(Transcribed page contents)
--- START ---
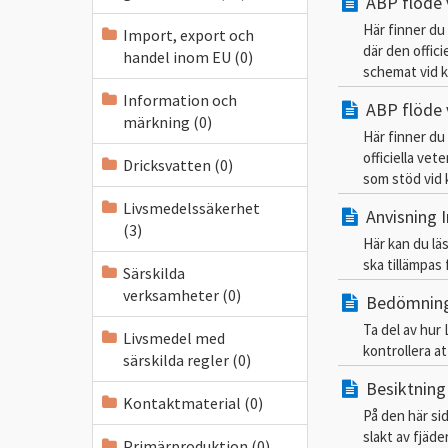
ABP flöde 
Här finner du
Import, export och
där den offici
handel inom EU (0)
schemat vid k
Information och
ABP flöde v
märkning (0)
Här finner du
officiella ve
Dricksvatten (0)
som stöd vid 
Livsmedelssäkerhet
Anvisning I
(3)
Här kan du läs
ska tillämpas
Särskilda
verksamheter (0)
Bedömning 
Ta del av hur
Livsmedel med
kontrollera at
särskilda regler (0)
Besiktning 
Kontaktmaterial (0)
På den här sid
slakt av fjäd
Primärproduktion (0)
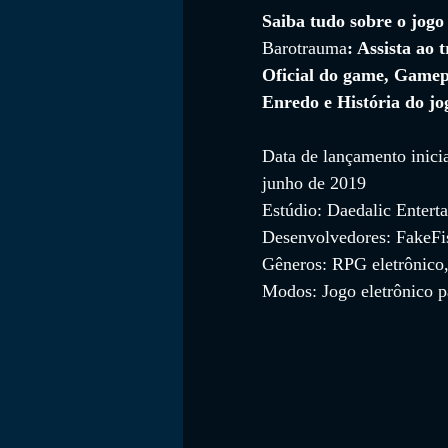
Saiba tudo sobre o jogo
Barotrauma
: Assista ao t
Oficial do game, Gamep
FILMES
Enredo e História do jo
Data de lançamento inicia
junho de 2019
Estúdio: Daedalic Entert
Desenvolvedores: FakeF
Gêneros: RPG eletrônico,
Modos: Jogo eletrônico p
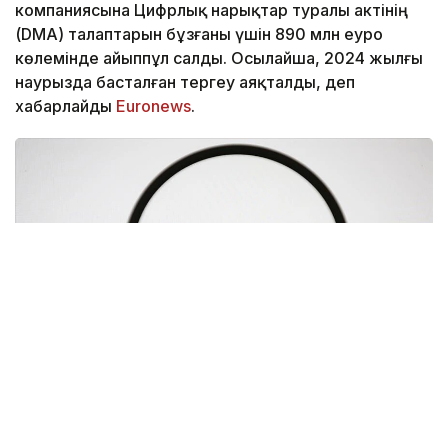
компаниясына Цифрлық нарықтар туралы актінің
(DMA) талаптарын бұзғаны үшін 890 млн еуро
көлемінде айыппұл салды. Осылайша, 2024 жылғы
наурызда басталған тергеу аяқталды, деп
хабарлайды
Euronews
.
Фото: Анадолы
Реттеушінің мәліметінше, Google іздеу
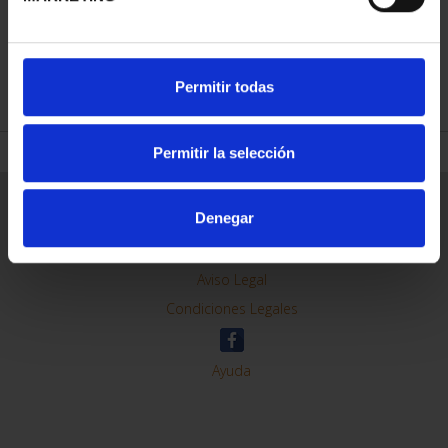
REFINE
Permitir todas
Permitir la selección
General Information
Denegar
Contacto
Preguntas Frequentes (FAQs)
Aviso Legal
Condiciones Legales
Ayuda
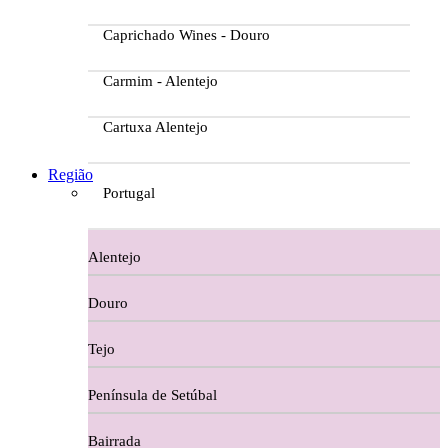
Caprichado Wines - Douro
Carmim - Alentejo
Cartuxa Alentejo
Casa da Passarella
Região
Portugal
Casa do Barroso
Alentejo
Casa Dos Migueis Douro
Douro
Casa Relvas Alentejo
Tejo
Caves de São João - Bairrada
Península de Setúbal
Charcutaria
Bairrada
--- END ---
If an entry holds a picture, skip the picture and print the rest of the data exactly.

* [Reply to the task]:
ABP flöde 
Här finner du
Import, export och
där den offici
handel inom EU (0)
schemat vid k
Information och
ABP flöde v
märkning (0)
Här finner du
officiella ve
Dricksvatten (0)
som stöd vid 
Livsmedelssäkerhet
Anvisning I
(3)
Här kan du läs
ska tillämpas
Särskilda
verksamheter (0)
Bedömning 
Ta del av hur
Livsmedel med
kontrollera at
särskilda regler (0)
Besiktning 
Kontaktmaterial (0)
På den här sid
slakt av fjäd
Primärproduktion (0)
Saiba tudo sobre o jogo
Barotrauma
: Assista ao t
Oficial do game, Gamep
FILMES
Enredo e História do jo
Data de lançamento inicia
junho de 2019
Estúdio: Daedalic Entert
Desenvolvedores: FakeF
Gêneros: RPG eletrônico,
Modos: Jogo eletrônico p
компаниясына Цифрлық нарықтар туралы актінің
(DMA) талаптарын бұзғаны үшін 890 млн еуро
көлемінде айыппұл салды. Осылайша, 2024 жылғы
наурызда басталған тергеу аяқталды, деп
хабарлайды
Euronews
.
Фото: Анадолы
Реттеушінің мәліметінше, Google іздеу
REFINE
Permitir todas
Permitir la selección
General Information
Denegar
Contacto
Preguntas Frequentes (FAQs)
Aviso Legal
Condiciones Legales
Ayuda
Caprichado Wines - Douro
Carmim - Alentejo
Cartuxa Alentejo
Casa da Passarella
Região
Portugal
Casa do Barroso
Alentejo
Casa Dos Migueis Douro
Douro
Casa Relvas Alentejo
Tejo
Caves de São João - Bairrada
Península de Setúbal
Charcutaria
Bairrada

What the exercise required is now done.